I found a large, bright, modern and airy looker front-loaded with scarcely 20 seats. The menu is hand-scripted (nice penmanship!) on butchers paper and pinned on the wall. Vicinos primary function will be as a delicatessen, but many of the retail shelves were only half stocked at the time of writing, with canned plum tomatoes, proper flour, olive oils, a selection of dried pastas, et cetera. Action had already heated up in the curving refrigerated glass case, however, where fresh pastas were crowding take home sauces, quality hams, jars of duck fat (mmm, duck fat!), and much more.
The noodles are made fresh daily in the massive, brand new kitchen. The staff fool around with types, prepping agnolotti and little mezzalunas, even gnocchi and the rarely seen picci (an udon-thick spaghetti). There are more 600 varieties to play with, so I expect theyll be having some fun as they go. (Mainstays like penne grow tiresome quickly, and the boredom soon begets exotics like conchiglione).
They run about five pasta dishes a day with contorni-like duck liver parfait, pork rillettes, and a perfunctory salad or two (one dressed in a lovely raspberry vinegar). The service is no nonsense and prompt, as is the cooking. Ive tried nearly all of the pastas theyve offered so far, and each one has been entirely satisfactory, which is to say good enough to slake my ingrained, trauma-borne pasta snobbery. The prices felt a little high in the $11 to $15 range, but thats likely because there was no liquor licence (yet) and its mostly a counter service operation. Still, you certainly get what you pay for.

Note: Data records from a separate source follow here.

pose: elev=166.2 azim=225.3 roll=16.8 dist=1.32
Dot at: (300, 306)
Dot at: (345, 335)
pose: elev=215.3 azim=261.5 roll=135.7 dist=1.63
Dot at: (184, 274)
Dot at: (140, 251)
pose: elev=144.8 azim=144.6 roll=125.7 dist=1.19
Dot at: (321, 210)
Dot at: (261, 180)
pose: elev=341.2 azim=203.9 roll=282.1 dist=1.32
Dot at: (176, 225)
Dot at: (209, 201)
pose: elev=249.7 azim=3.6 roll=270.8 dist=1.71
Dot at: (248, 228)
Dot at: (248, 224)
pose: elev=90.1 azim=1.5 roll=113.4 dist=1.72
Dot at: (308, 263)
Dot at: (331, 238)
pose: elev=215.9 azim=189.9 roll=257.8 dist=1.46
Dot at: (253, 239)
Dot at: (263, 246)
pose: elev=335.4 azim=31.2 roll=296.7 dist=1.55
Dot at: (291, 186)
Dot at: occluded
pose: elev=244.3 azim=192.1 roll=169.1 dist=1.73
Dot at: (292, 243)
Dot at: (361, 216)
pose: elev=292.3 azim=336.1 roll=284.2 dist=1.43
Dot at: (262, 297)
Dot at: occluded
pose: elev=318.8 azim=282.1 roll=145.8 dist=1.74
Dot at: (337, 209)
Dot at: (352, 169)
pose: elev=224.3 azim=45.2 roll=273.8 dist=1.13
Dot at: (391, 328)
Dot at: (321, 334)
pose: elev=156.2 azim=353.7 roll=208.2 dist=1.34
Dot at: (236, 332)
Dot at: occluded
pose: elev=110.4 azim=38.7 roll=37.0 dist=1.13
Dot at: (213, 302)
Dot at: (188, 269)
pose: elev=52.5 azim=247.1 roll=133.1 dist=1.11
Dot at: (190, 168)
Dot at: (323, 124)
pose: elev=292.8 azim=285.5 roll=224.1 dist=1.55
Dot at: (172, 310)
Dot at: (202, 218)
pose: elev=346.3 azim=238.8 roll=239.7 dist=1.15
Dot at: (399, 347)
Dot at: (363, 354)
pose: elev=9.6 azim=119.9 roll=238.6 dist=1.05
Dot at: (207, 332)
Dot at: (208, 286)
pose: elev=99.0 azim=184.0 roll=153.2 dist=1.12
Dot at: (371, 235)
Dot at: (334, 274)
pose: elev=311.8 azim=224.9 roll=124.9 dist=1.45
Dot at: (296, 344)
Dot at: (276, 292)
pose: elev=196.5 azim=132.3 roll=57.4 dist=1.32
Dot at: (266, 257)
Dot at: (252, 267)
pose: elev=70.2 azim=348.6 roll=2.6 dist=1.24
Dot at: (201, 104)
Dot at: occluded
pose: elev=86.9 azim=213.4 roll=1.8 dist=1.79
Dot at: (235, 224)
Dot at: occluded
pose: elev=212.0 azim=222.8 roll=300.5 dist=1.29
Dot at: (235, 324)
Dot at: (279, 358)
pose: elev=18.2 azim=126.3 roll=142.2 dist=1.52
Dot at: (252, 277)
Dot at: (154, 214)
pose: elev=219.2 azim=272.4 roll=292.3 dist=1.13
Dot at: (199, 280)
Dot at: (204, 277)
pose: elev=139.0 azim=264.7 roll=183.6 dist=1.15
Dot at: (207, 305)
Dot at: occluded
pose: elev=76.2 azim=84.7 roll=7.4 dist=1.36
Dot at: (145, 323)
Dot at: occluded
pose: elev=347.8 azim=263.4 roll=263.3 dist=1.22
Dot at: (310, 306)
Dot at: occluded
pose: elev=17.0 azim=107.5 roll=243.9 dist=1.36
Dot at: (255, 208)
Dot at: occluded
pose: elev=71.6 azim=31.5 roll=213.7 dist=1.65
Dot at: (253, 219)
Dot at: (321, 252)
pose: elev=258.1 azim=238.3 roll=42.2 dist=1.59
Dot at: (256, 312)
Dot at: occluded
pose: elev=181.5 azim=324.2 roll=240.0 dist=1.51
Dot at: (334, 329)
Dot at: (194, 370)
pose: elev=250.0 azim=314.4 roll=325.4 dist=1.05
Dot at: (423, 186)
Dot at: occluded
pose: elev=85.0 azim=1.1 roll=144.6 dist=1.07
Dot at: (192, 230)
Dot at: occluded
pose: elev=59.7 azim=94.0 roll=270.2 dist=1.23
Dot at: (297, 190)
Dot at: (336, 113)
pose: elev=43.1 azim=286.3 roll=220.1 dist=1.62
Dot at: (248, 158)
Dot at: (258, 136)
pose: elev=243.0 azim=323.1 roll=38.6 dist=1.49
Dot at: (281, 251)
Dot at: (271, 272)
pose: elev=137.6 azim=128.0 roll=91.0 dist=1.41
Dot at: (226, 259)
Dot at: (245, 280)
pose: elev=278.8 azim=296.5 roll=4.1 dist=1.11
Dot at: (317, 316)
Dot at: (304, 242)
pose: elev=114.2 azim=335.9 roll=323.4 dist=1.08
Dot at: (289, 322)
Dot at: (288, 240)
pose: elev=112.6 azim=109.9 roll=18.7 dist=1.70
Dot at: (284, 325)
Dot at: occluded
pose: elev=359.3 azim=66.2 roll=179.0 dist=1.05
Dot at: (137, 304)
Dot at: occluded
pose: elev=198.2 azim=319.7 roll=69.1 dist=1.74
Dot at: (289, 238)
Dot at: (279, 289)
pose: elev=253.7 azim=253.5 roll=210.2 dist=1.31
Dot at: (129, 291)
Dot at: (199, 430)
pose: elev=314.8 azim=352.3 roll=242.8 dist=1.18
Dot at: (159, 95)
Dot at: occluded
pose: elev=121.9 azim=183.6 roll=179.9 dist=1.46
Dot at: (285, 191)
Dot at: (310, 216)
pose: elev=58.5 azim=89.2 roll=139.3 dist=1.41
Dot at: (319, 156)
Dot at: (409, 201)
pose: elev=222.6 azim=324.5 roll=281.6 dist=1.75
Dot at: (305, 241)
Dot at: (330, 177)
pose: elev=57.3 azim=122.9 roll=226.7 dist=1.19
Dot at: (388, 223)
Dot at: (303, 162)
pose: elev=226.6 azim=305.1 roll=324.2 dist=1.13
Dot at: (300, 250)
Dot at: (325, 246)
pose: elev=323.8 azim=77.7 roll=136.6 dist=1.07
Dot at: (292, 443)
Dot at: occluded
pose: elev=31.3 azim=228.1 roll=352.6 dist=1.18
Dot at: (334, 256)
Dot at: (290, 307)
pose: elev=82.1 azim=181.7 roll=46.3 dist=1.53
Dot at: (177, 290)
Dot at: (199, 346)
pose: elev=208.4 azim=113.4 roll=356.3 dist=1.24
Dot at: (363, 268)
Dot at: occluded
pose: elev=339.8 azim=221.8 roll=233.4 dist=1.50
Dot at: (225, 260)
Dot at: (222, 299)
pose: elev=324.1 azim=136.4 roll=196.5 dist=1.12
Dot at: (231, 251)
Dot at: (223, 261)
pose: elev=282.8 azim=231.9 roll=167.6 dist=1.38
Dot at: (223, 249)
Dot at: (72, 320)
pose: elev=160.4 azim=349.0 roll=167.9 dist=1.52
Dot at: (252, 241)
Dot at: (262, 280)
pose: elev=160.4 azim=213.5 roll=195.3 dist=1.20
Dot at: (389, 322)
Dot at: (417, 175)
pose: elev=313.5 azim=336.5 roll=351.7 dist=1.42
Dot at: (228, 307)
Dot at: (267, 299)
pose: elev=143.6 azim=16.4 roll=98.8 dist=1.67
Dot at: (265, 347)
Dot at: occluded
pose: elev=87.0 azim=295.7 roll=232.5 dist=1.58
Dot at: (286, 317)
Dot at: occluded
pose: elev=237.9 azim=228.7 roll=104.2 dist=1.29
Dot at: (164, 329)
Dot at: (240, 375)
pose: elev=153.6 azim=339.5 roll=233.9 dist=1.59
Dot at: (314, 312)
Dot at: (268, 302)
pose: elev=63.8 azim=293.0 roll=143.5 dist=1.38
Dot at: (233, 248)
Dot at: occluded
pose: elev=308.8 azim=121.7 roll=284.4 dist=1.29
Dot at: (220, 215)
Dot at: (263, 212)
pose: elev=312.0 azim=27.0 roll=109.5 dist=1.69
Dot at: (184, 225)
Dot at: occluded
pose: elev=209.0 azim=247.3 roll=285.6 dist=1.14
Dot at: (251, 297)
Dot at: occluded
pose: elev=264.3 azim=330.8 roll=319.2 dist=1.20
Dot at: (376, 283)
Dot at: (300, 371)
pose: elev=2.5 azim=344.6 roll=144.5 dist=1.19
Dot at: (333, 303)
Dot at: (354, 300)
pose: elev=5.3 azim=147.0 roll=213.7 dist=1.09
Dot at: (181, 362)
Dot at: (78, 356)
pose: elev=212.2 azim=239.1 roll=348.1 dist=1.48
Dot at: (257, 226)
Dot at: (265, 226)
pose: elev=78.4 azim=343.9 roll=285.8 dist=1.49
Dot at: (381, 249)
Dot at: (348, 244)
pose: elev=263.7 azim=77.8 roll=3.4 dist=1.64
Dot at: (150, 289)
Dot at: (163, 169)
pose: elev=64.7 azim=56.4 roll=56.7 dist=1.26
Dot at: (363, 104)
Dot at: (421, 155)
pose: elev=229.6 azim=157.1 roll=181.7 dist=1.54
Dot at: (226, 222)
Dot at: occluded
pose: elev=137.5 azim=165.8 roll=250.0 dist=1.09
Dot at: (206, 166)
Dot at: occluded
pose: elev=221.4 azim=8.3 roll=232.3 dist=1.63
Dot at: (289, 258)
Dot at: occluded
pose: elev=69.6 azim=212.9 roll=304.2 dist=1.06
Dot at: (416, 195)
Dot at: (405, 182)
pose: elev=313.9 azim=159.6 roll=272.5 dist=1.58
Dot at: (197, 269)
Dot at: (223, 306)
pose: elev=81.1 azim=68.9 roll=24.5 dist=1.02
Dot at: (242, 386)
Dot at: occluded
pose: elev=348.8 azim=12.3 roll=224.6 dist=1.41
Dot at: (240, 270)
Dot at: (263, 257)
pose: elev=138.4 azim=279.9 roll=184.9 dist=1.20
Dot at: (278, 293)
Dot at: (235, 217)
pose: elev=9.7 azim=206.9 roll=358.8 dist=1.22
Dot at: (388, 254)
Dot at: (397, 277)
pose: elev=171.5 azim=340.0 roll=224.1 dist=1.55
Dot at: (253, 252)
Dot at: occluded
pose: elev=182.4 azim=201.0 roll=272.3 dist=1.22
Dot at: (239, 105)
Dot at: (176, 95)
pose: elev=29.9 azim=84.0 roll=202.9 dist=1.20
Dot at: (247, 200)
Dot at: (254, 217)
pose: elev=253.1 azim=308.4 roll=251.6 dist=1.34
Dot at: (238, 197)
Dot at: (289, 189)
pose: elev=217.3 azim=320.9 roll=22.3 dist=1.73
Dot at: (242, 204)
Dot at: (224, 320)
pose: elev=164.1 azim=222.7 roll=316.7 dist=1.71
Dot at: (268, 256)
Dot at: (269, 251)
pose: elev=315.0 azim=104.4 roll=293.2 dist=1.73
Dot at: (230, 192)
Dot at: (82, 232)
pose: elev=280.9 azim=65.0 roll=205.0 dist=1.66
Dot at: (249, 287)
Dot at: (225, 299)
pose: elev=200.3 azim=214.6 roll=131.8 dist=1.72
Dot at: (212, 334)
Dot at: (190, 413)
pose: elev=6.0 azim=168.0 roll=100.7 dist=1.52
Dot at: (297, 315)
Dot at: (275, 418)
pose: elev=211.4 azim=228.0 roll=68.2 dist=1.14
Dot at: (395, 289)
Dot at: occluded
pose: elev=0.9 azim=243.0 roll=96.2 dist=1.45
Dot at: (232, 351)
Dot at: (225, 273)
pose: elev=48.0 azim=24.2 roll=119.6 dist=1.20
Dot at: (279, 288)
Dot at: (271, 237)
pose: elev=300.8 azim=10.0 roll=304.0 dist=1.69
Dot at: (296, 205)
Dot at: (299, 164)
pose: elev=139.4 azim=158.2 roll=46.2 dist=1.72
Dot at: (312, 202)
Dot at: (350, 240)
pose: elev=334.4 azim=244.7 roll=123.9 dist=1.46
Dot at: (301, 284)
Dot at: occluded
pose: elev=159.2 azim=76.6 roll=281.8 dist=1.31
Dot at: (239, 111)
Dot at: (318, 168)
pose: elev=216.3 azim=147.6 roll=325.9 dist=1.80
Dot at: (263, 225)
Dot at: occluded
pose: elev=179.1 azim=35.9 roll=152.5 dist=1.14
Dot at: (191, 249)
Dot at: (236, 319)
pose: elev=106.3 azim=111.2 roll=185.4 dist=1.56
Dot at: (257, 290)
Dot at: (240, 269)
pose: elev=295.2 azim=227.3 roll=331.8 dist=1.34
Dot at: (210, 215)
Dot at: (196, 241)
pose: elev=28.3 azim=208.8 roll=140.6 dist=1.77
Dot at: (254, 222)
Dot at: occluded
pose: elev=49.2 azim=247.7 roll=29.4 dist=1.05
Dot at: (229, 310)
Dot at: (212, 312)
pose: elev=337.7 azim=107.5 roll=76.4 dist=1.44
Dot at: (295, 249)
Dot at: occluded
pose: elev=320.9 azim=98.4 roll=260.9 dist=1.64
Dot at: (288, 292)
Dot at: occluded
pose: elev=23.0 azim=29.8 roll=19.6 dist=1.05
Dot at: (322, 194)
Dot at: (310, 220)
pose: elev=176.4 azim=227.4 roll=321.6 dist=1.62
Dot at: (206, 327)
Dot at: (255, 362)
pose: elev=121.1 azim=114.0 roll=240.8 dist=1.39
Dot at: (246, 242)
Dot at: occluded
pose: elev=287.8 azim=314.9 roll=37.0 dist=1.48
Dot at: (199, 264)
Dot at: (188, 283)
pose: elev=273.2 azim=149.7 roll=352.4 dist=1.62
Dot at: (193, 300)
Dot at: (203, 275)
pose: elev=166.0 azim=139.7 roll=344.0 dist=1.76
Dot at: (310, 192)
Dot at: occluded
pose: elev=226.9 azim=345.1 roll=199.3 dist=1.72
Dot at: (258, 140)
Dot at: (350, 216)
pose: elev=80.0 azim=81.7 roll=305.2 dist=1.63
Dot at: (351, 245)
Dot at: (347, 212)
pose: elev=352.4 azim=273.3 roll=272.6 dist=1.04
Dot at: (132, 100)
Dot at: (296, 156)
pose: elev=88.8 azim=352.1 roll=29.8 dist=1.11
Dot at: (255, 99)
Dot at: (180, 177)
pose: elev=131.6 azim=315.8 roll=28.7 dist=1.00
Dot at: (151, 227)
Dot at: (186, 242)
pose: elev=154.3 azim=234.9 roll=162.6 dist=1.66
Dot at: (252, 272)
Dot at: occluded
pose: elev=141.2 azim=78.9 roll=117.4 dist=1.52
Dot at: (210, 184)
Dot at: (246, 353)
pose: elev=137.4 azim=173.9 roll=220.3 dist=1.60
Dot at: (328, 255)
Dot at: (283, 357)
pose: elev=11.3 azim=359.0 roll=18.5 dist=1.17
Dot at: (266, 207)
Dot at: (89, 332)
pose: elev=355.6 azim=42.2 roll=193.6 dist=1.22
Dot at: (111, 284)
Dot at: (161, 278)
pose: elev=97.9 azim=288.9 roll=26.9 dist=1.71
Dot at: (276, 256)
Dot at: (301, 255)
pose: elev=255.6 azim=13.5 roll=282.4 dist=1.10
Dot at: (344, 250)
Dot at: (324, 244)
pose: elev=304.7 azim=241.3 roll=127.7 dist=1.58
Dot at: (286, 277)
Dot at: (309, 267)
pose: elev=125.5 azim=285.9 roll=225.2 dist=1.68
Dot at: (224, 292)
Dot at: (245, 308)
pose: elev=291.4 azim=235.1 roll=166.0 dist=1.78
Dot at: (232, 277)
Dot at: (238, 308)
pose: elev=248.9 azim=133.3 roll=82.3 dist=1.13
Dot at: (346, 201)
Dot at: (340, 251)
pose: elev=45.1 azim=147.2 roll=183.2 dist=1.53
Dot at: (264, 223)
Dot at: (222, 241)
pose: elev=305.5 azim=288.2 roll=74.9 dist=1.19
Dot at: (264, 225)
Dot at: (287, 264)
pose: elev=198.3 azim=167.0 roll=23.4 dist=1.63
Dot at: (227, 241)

If I were to single out a favourite, it would be whatever theyre serving with their basic plum tomato sauce, because its straightforward enough to not overshadow the quality of the noodle. The menu offers it with gnocchi, but I subbed in tagliatelle on my first visit and ricotta-stuffed mezzaluna on my second. The taste is amplified by fior di latte cheese and fresh basil picked from plants above the kitchen pass, but I imagine it would be bright and wonderful enough on its own as well.
The runner up would be the tagliatelle finished in a buttery porcini paste and decorated with peas and salty lashings of pecorino cheese. Despite the earthy flavour and dark khaki colouring like a proper, tomato-free Bolognese the texture of the sauce was whisper thin and velvety smooth, with only the occasional pea popping off the palate (the sweetness of which enveloped the saltiness of the cheese).
Bringing up the rear is a rigatoni littered with arugula and garbanzo beans, fatty inches of bacon and a healthy dusting of gremolata. This was an unapologetically rustic treat that applied itself diligently to our supplied side of mop bread. It was the most interesting of the sauces proffered. The only one that disappointed was a gently spiced tomato number with overly salted pork a real tongue-shrinker in need of a seasoning foil.
It may be early days, but I doubt those 20 seats I mentioned will often be vacant. It might be smart to get your licks in now. Since Vicino is clearly the real deal, the city will catch on quick.